The problem |
In the records below, find the line containing "left knee: (2155, 850, -3)"; give it again exactly, along with every line that follows, and nothing else.

### Source data

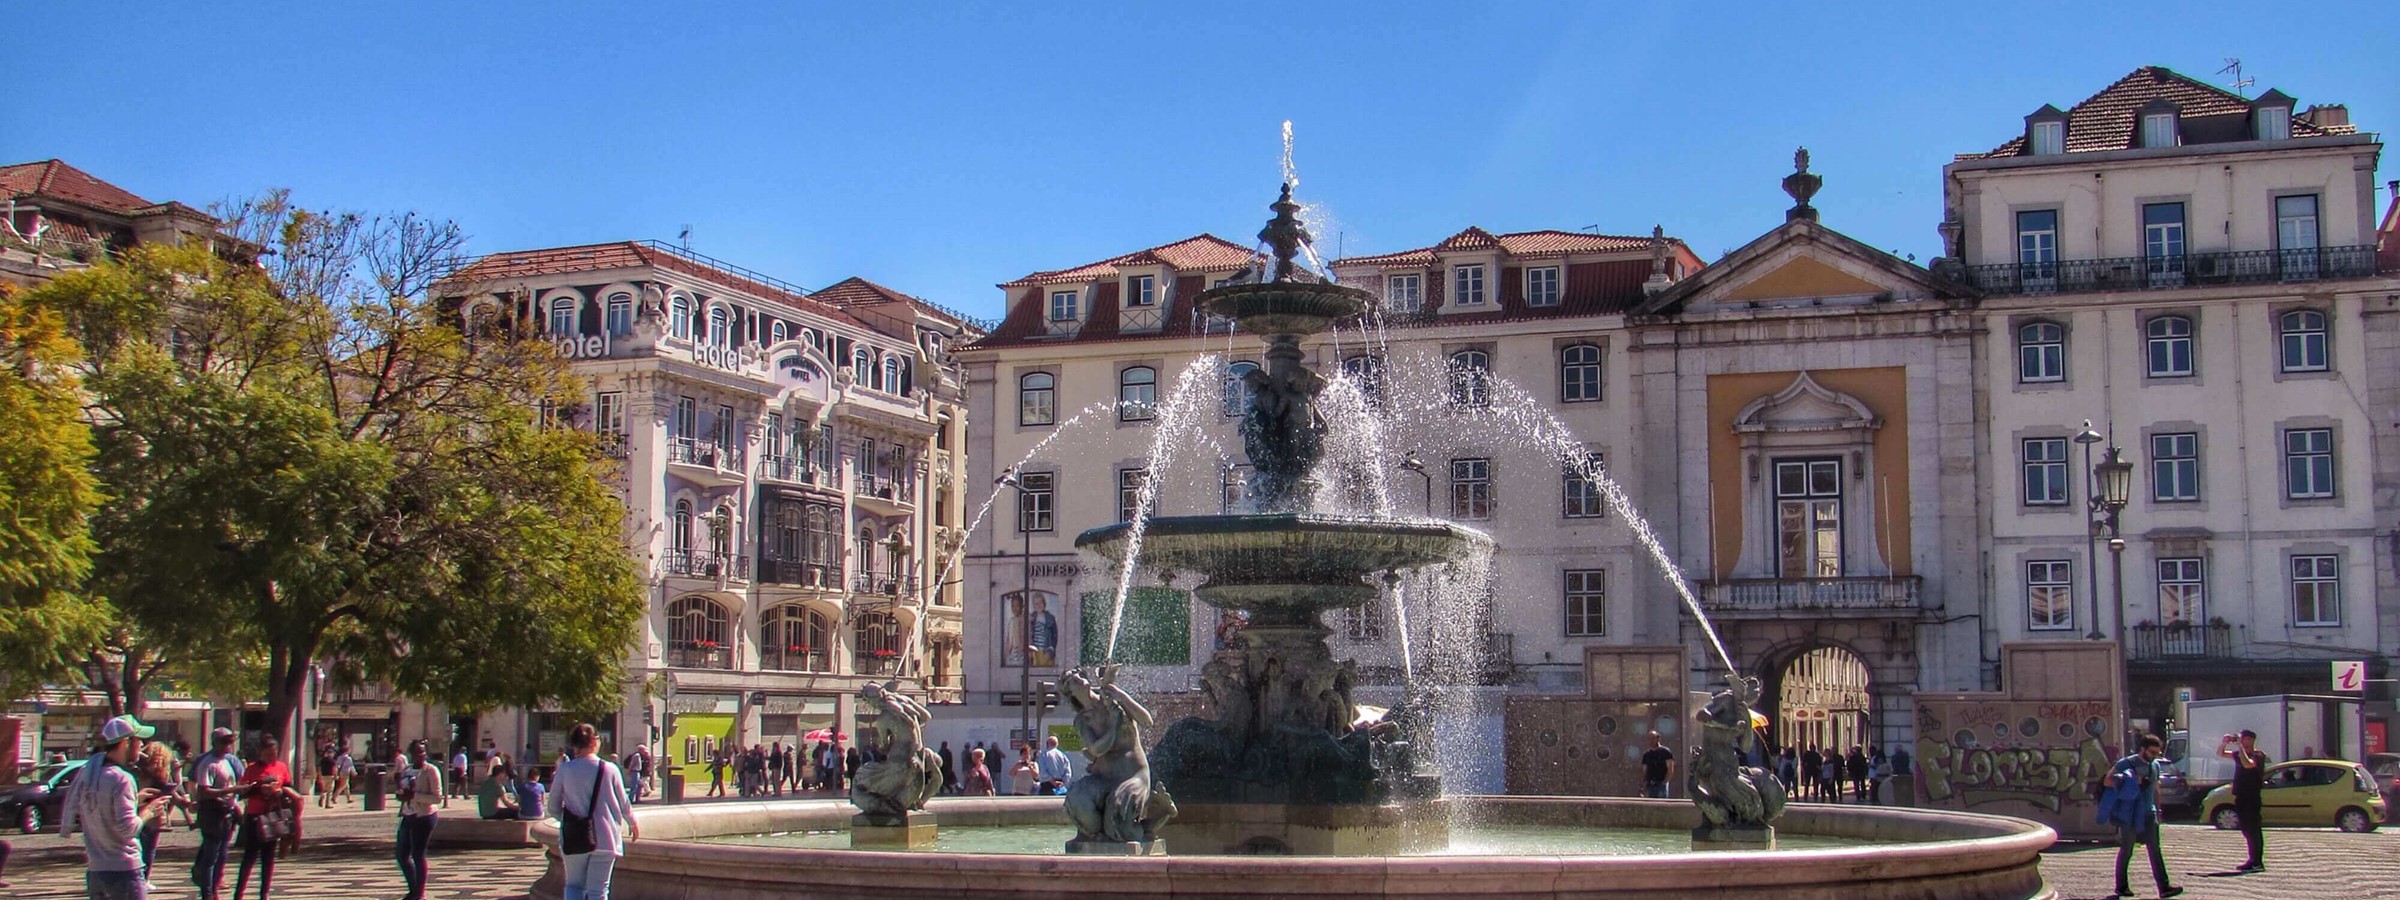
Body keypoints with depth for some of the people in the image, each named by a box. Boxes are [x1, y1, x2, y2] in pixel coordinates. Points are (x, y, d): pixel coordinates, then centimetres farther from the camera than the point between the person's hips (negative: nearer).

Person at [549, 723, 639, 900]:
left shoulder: (564, 770, -5)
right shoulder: (610, 769, -4)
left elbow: (554, 804, 2)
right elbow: (623, 803, 4)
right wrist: (633, 823, 23)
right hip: (605, 838, 0)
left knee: (574, 885, 14)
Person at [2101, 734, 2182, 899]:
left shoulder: (2155, 765, 11)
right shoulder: (2126, 764, -7)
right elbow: (2107, 781, -8)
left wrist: (2158, 810, 20)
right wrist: (2129, 782, -20)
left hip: (2148, 814, 5)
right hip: (2129, 815, -5)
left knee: (2155, 850, -3)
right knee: (2126, 850, 3)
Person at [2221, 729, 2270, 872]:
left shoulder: (2258, 755, -9)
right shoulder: (2239, 754, 13)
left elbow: (2248, 764, -29)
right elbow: (2220, 753, 20)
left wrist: (2240, 746, -25)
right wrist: (2224, 742, 0)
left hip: (2252, 798, -8)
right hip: (2241, 797, 8)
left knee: (2253, 830, -8)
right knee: (2247, 830, 12)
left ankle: (2257, 863, -8)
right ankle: (2254, 861, 19)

######

Solution below |
left knee: (2155, 850, -3)
right knee: (2126, 850, 3)
Person at [2221, 729, 2270, 872]:
left shoulder: (2258, 755, -9)
right shoulder: (2239, 754, 13)
left elbow: (2248, 764, -29)
right elbow: (2220, 753, 20)
left wrist: (2240, 746, -25)
right wrist: (2224, 742, 0)
left hip: (2252, 798, -8)
right hip: (2241, 797, 8)
left knee: (2253, 830, -8)
right knee: (2247, 830, 12)
left ankle: (2257, 863, -8)
right ankle: (2254, 861, 19)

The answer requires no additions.